Eher ältere Katholik:innen

Die Gesprächspartner:innen des KI-Jesus waren gemäss den Fragebögen mehrheitlich über 40, gut ein Fünftel sogar über 60, die meisten katholisch. Allerdings hat laut dem Forschungsteam auch eine kleine Gruppe von atheistischen und nicht-christlichen Gläubigen mit dem künstlichen Jesus gesprochen. Nebst Deutsch wurden die Gespräche auf Englisch, Französisch, Spanisch, Russisch und viermal sogar auf Chinesisch geführt. Die Mehrheit der Befragten habe das Gespräch als «religiös-spirituell anregend» empfunden. Die Forscher:innen beobachteten ausserdem, dass die Besucher:innen gewisse Konversationsformen einhielten, indem sie etwa den KI-Jesus, der als Avatar auf einem Bildschirm sichtbar war, begrüssten und das Gespräch mit einer Form von Dank beendeten. 

 

Nicht ohne Begleitmassnahmen

Sehr zufrieden zeigte sich Marco Schmid, theologischer Mitarbeiter der Peterskapelle. Das Ziel, Menschen auf niederschwellige Art mit KI in Kontakt zu bringen und sie somit zum Nachdenken über diese neue Technologie anzuregen, sei absolut erreicht. Überrascht seien sie vom grossen, internationalen Medienecho, welches der KI-Jesus ausgelöst habe. Als Theologe, der oft im Kirchenraum anwesend war während der Installation, habe er bei den Besuchenden nicht nur Neugier und Respekt, sondern auch eine Sehnsucht gespürt, «mit Jesus, also mit Gott sprechen zu können und konkrete Antworten zu bekommen.» Die Anonymität der Gespräche habe manchen geholfen. Ein autistischer Mensch habe ihm schriftlich zurückgemeldet, es sei für ihn einfacher, mit einem KI-Jesus zu sprechen als mit einem menschlichen Seelsorger. Entsprechend sieht Schmid durchaus Chancen für den Einsatz von KI in der Seelsorge für Menschen mit besonderen Bedürfnissen.

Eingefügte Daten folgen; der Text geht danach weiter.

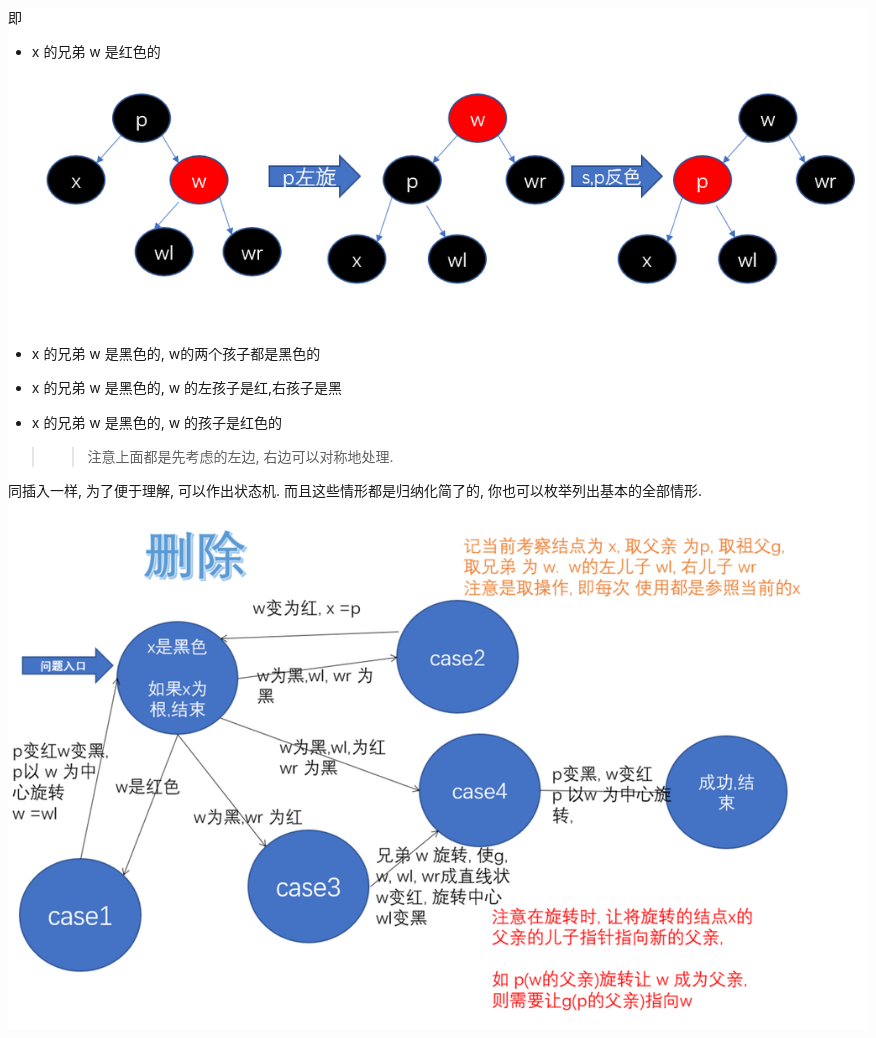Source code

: 即
* x 的兄弟 w 是红色的
![red-black-tree-9](https://raw.githubusercontent.com/mbinary/mbinary.github.io/hexo/source/images/red-black-tree-9.png)
* x 的兄弟 w 是黑色的, w的两个孩子都是黑色的

* x 的兄弟 w 是黑色的, w 的左孩子是红,右孩子是黑
* x 的兄弟 w 是黑色的, w 的孩子是红色的

>>注意上面都是先考虑的左边, 右边可以对称地处理.

同插入一样, 为了便于理解, 可以作出状态机.
而且这些情形都是归纳化简了的, 你也可以枚举列出基本的全部情形.

![red-black-tree-10](https://raw.githubusercontent.com/mbinary/mbinary.github.io/hexo/source/images/red-black-tree-10.png)
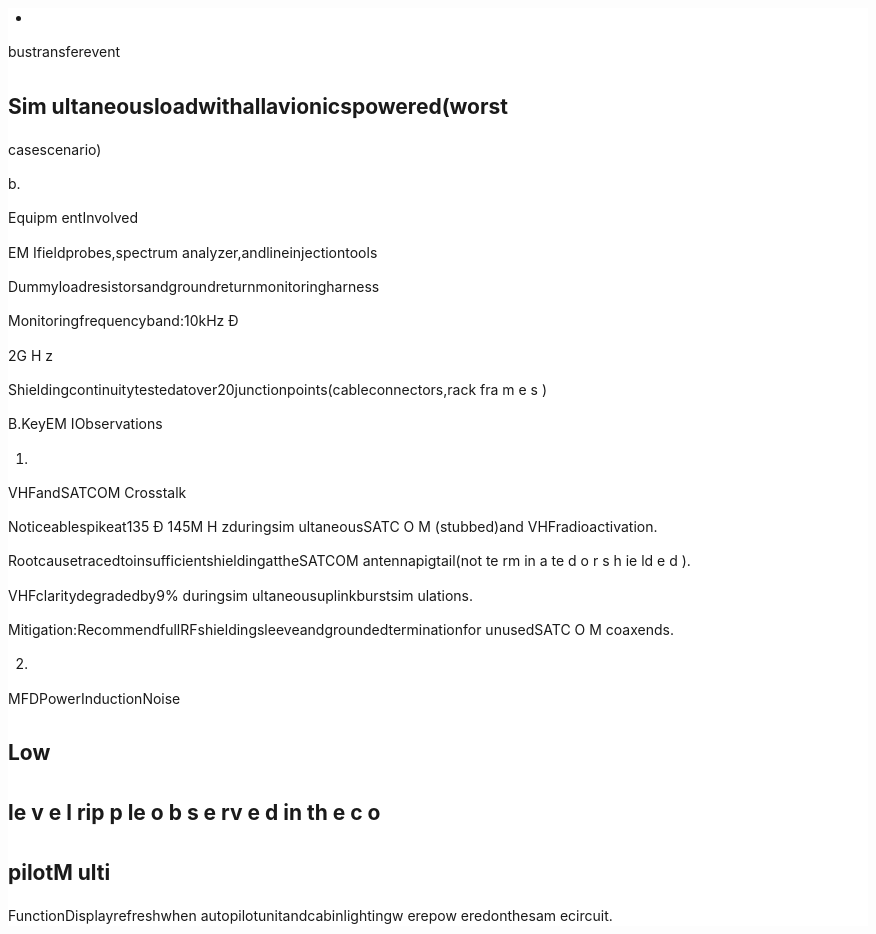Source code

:-
bustransferevent
 
Sim ultaneousloadwithallavionicspowered(worst
-
casescenario)
 
 
 
b.
 
Equipm entInvolved
 
EM Ifieldprobes,spectrum analyzer,andlineinjectiontools
 
Dummyloadresistorsandgroundreturnmonitoringharness
 
Monitoringfrequencyband:10kHz 
Ð
 
2G H z
 
Shieldingcontinuitytestedatover20junctionpoints(cableconnectors,rack 
fra m e s )
 
 
B.KeyEM IObservations
 
 
 
1.
 
VHFandSATCOM Crosstalk
 
Noticeablespikeat135
Ð
145M H zduringsim ultaneousSATC O M (stubbed)and 
VHFradioactivation.
 
RootcausetracedtoinsufficientshieldingattheSATCOM antennapigtail(not 
te rm in a te d  o r s h ie ld e d ).
 
VHFclaritydegradedby9% duringsim ultaneousuplinkburstsim ulations.
 
 
 
Mitigation:RecommendfullRFshieldingsleeveandgroundedterminationfor 
unusedSATC O M coaxends.
 
 
2.
 
MFDPowerInductionNoise
 
Low
-
le v e l rip p le  o b s e rv e d  in  th e  c o
-
pilotM ulti
-
FunctionDisplayrefreshwhen 
autopilotunitandcabinlightingw erepow eredonthesam ecircuit.
 
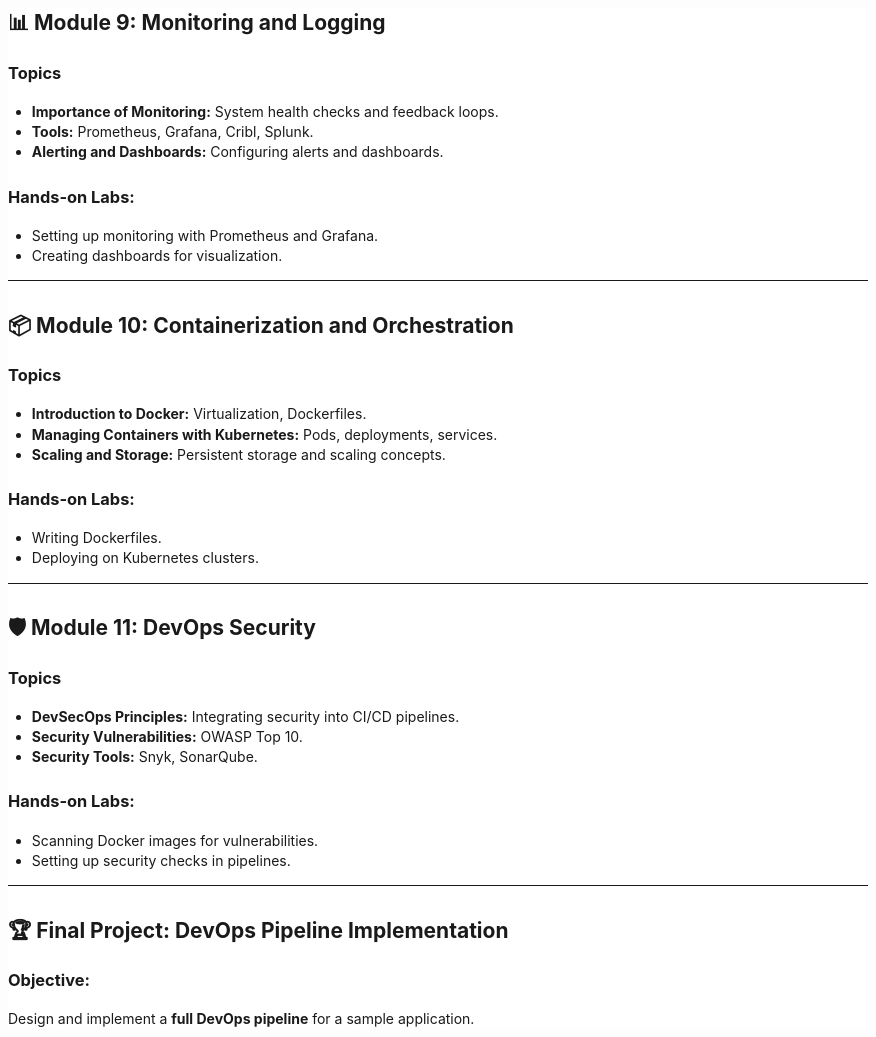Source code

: ## **📊 Module 9: Monitoring and Logging**

### **Topics**

* **Importance of Monitoring:** System health checks and feedback loops.  
* **Tools:** Prometheus, Grafana, Cribl, Splunk.  
* **Alerting and Dashboards:** Configuring alerts and dashboards.

### **Hands-on Labs:**

* Setting up monitoring with Prometheus and Grafana.  
* Creating dashboards for visualization.

---

## **📦 Module 10: Containerization and Orchestration**

### **Topics**

* **Introduction to Docker:** Virtualization, Dockerfiles.  
* **Managing Containers with Kubernetes:** Pods, deployments, services.  
* **Scaling and Storage:** Persistent storage and scaling concepts.

### **Hands-on Labs:**

* Writing Dockerfiles.  
* Deploying on Kubernetes clusters.

---

## **🛡️ Module 11: DevOps Security**

### **Topics**

* **DevSecOps Principles:** Integrating security into CI/CD pipelines.  
* **Security Vulnerabilities:** OWASP Top 10\.  
* **Security Tools:** Snyk, SonarQube.

### **Hands-on Labs:**

* Scanning Docker images for vulnerabilities.  
* Setting up security checks in pipelines.

---

## **🏆 Final Project: DevOps Pipeline Implementation**

### **Objective:**

Design and implement a **full DevOps pipeline** for a sample application.
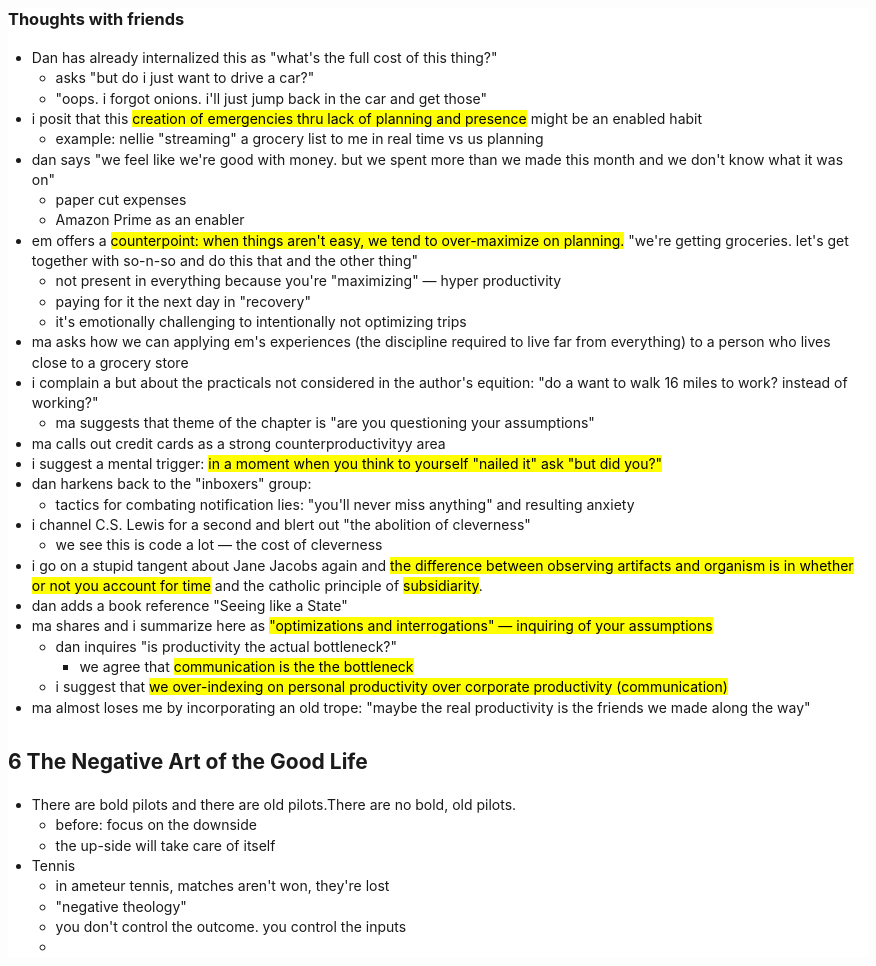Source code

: ### Thoughts with friends

- Dan has already internalized this as "what's the full cost of this thing?"
  - asks "but do i just want to drive a car?"
  - "oops. i forgot onions. i'll just jump back in the car and get those"
- i posit that this <mark>creation of emergencies thru lack of planning and presence</mark> might be an enabled habit
  - example: nellie "streaming" a grocery list to me in real time vs us planning
- dan says "we feel like we're good with money. but we spent more than we made this month and we don't know what it was on"
  - paper cut expenses
  - Amazon Prime as an enabler
- em offers a <mark>counterpoint: when things aren't easy, we tend to over-maximize on planning.</mark> "we're getting groceries. let's get together with so-n-so and do this that and the other thing"
  - not present in everything because you're "maximizing" — hyper productivity
  - paying for it the next day in "recovery"
  - it's emotionally challenging to intentionally not optimizing trips
- ma asks how we can applying em's experiences (the discipline required to live far from everything) to a person who lives close to a grocery store
- i complain a but about the practicals not considered in the author's equition: "do a want to walk 16 miles to work? instead of working?"
  - ma suggests that theme of the chapter is "are you questioning your assumptions"
- ma calls out credit cards as a strong counterproductivityy area
- i suggest a mental trigger: <mark>in a moment when you think to yourself "nailed it" ask "but did you?"</mark>
- dan harkens back to the "inboxers" group:
  - tactics for combating notification lies: "you'll never miss anything" and resulting anxiety
- i channel C.S. Lewis for a second and blert out "the abolition of cleverness"
  - we see this is code a lot — the cost of cleverness
- i go on a stupid tangent about Jane Jacobs again and <mark>the difference between observing artifacts and organism is in whether or not you account for time</mark> and the catholic principle of <mark>subsidiarity</mark>.
- dan adds a book reference "Seeing like a State"
- ma shares and i summarize here as <mark>"optimizations and interrogations" — inquiring of your assumptions</mark>
  - dan inquires "is productivity the actual bottleneck?"
    - we agree that <mark>communication is the the bottleneck</mark>
  - i suggest that <mark>we over-indexing on personal productivity over corporate productivity (communication)</mark>
- ma almost loses me by incorporating an old trope: "maybe the real productivity is the friends we made along the way"

## 6 The Negative Art of the Good Life

- There are bold pilots and there are old pilots.There are no bold, old pilots.
  - before: focus on the downside
  - the up-side will take care of itself
- Tennis
  - in ameteur tennis, matches aren't won, they're lost
  - "negative theology"
  - you don't control the outcome. you control the inputs
  -
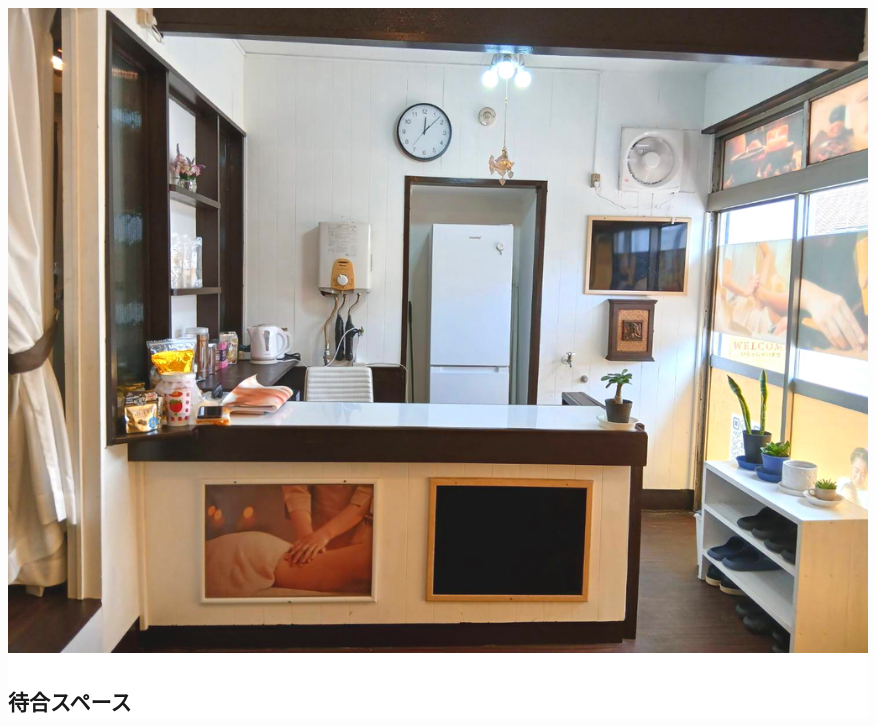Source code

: <a href="20250825_108.JPG" target="_blank"><img src="20250825_108.JPG" alt="サンプル画像" class="responsive-media"></a>
    
<h2><span class="yellow">待合スペース</span></h2>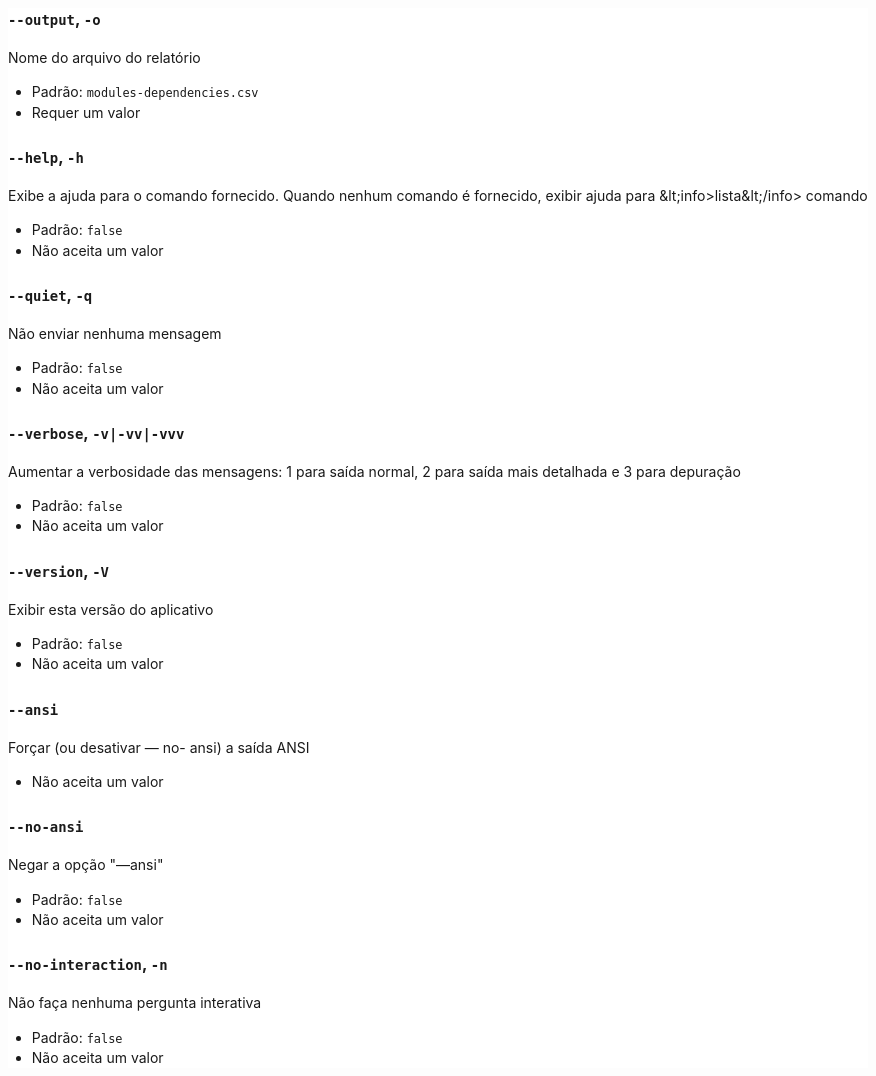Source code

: ### `--output`, `-o`

Nome do arquivo do relatório

- Padrão: `modules-dependencies.csv`
- Requer um valor

### `--help`, `-h`

Exibe a ajuda para o comando fornecido. Quando nenhum comando é fornecido, exibir ajuda para \&lt;info>lista\&lt;/info> comando

- Padrão: `false`
- Não aceita um valor

### `--quiet`, `-q`

Não enviar nenhuma mensagem

- Padrão: `false`
- Não aceita um valor

### `--verbose`, `-v|-vv|-vvv`

Aumentar a verbosidade das mensagens: 1 para saída normal, 2 para saída mais detalhada e 3 para depuração

- Padrão: `false`
- Não aceita um valor

### `--version`, `-V`

Exibir esta versão do aplicativo

- Padrão: `false`
- Não aceita um valor

### `--ansi`

Forçar (ou desativar — no- ansi) a saída ANSI

- Não aceita um valor

### `--no-ansi`

Negar a opção &quot;—ansi&quot;

- Padrão: `false`
- Não aceita um valor

### `--no-interaction`, `-n`

Não faça nenhuma pergunta interativa

- Padrão: `false`
- Não aceita um valor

Dennoch ist er sich der Gefahren und damit auch der ethischen Grenzen eines solchen Projekts bewusst. «Solche Projekte müssen zeitlich begrenzt und begleitet sein», sagt Schmid im anschliessenden Podiumsgespräch. Smolic fügt an: «Man weiss nicht, wie die Maschine reagiert». Um dieser Gefahr zu begegnen, brauche es Massnahmen, damit man reagieren könne. 

Die Forschungsarbeit ist noch nicht zu Ende. Die anderssprachigen Dialoge sollen noch ausgewertet und die Analyse der Antworten des KI-Jesus verfeinert werden.